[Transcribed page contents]
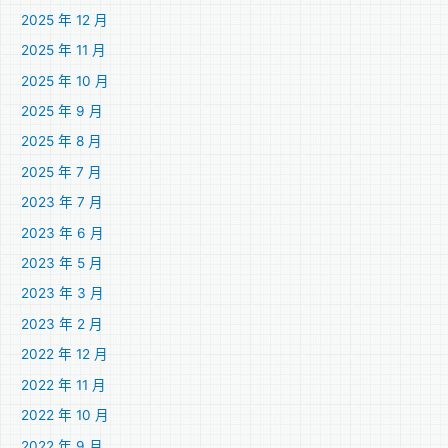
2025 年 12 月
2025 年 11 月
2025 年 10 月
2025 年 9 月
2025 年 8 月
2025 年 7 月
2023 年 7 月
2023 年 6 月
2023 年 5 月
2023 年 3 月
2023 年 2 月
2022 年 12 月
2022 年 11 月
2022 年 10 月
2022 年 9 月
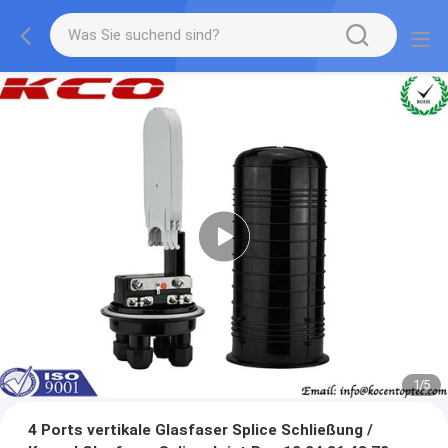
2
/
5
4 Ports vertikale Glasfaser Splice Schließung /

● Goal of the exercise
Word for word, quote the lines above. Omit the pictures.

● Answer space
2025 年 12 月
2025 年 11 月
2025 年 10 月
2025 年 9 月
2025 年 8 月
2025 年 7 月
2023 年 7 月
2023 年 6 月
2023 年 5 月
2023 年 3 月
2023 年 2 月
2022 年 12 月
2022 年 11 月
2022 年 10 月
2022 年 9 月
2
/
5
4 Ports vertikale Glasfaser Splice Schließung /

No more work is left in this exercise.